Instacart Market Basket Analysis 🛒

Project Date: January 2025
Category: Business Intelligence

Project Overview

Objective: Uncover customer behavior patterns and product purchasing trends to support segmentation and marketing efforts.

Data: Instacart online shopping dataset (2017), including orders, products, departments, and customer profiles.

Methods:

  • Python for data cleaning, merging, aggregation, feature engineering, and exploratory visualization

Deliverables:


TL;DR

  • Shopper behavior varies sharply by time of day—non-peak hours (early morning, late night) drive higher-value carts than midday.
  • Reorder behavior spikes after 40+ orders, signaling a shift from exploration to loyalty; segmenting by reorder patterns reveals distinct shopper types.
  • Low-income customers under-purchase staple items, suggesting price sensitivity; snack purchases dominate instead.
  • A custom index flags departments with high revenue and low loyalty—ideal for novelty-driven promotion strategies.

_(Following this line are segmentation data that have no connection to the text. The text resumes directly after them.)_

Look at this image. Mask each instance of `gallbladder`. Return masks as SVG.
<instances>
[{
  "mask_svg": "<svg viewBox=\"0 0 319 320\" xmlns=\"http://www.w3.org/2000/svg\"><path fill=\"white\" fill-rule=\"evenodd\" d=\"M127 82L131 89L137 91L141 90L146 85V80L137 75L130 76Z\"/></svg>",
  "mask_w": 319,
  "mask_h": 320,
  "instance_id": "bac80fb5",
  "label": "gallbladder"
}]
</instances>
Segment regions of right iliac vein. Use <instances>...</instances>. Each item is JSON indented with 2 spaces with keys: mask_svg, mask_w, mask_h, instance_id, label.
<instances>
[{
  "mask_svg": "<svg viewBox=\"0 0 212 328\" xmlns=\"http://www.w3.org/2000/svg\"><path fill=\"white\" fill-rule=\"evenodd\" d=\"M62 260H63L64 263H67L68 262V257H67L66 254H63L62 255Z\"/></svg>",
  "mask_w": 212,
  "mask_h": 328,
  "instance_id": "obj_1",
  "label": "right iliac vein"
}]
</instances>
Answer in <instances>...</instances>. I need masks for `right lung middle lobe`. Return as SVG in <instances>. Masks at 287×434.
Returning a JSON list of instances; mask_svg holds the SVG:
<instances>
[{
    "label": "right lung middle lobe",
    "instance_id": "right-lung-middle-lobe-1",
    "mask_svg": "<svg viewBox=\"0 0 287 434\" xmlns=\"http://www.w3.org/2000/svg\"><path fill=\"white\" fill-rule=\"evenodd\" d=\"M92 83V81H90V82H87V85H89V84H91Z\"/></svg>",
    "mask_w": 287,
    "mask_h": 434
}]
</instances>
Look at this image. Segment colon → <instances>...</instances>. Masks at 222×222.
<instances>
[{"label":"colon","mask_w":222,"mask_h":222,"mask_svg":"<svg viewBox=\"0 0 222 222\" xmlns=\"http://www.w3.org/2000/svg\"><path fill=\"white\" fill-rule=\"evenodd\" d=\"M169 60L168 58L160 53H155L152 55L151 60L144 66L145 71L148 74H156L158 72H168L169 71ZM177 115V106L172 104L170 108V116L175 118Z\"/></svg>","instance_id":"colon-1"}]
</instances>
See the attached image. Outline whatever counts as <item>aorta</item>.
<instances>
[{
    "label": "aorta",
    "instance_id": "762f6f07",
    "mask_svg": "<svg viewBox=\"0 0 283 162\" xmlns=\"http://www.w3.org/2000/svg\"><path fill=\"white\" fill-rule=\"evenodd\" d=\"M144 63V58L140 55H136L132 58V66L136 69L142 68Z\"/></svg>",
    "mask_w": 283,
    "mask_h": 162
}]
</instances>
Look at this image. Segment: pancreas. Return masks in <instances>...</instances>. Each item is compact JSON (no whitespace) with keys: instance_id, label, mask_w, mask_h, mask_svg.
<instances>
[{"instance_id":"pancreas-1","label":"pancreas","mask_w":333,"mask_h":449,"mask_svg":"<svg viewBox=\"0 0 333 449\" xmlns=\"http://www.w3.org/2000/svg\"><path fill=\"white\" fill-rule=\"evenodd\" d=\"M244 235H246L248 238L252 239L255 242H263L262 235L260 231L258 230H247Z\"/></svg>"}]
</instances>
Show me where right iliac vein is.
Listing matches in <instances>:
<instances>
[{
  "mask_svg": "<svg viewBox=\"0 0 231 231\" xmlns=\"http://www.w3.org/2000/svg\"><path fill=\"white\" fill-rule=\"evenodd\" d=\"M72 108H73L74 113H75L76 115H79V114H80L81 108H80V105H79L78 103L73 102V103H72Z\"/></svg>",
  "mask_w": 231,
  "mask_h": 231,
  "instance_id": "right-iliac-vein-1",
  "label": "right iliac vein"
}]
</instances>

Recommendation: Time marketing to shopper segments, reward loyalty after key thresholds, address price sensitivity for staple foods, and promote high-revenue/low-reorder departments to drive discovery.


Key Insights

1. Time-Based Revenue Patterns

Key Finding: Revenue spikes outside 1-2pm driven by distinct shopper segments:

  • Early Birds
  • Evening Shoppers
  • Night Owls

Time-Based Revenue Patterns FIG. A: Overlaying average cart size and product price by hour reveals key revenue windows—when shoppers are both buying more and spending more. These peak periods help define shopper segments by time of day.

Strategic Insight: These non-peak shopper segments drive growth with larger carts and higher-value items. Timing matters—targeted non-peak hours outperform midday in revenue impact.

2. Loyalty & Reorder Behavior

Critical Threshold: Reorder rates rise sharply after 40-50 orders.

Behavioral Shift: Customers transition from exploration phase to habitual buying patterns.

Scatterplot of Reordering Behavior vs. Max Orders FIG. B: Scatterplot shows how reorder rates evolve as customers place more orders. Shopper types—’Creature of Habit’, ‘Adventurous Shopper’, and ‘Open to Suggestion’—highlight behavioral thresholds tied to loyalty.

Business Impact: Loyalty builds predictable, high-reorder purchase patterns that can be leveraged for inventory planning and personalized marketing.

Methodology: Department purchases were normalized by the number of users in each demographic group to compare average behavior per person rather than total volume—mitigating proportional scaling bias and producing a behavior-adjusted purchasing matrix.

Key Patterns:

  • High/Mid-Income: Dominant in meat & seafood purchases
  • Low-Income: Dominant in snack buying
  • Staples (frozen, dairy, pantry): Under-purchased by low-income groups—indicates possible price sensitivity
  • Beverages: Consistent purchasing across all income groups

Income-Driven Department Trends Heatmap FIG. C: Heatmap of department-level purchasing, normalized per user, uncovers behavioral trends across income levels—revealing category preferences and price sensitivity that volume-based metrics can miss.


Bonus: Exploratory Modeling

Department Opportunity Index (Multifactor)

Innovation: Built a custom index ranking departments by revenue potential and customer novelty behavior.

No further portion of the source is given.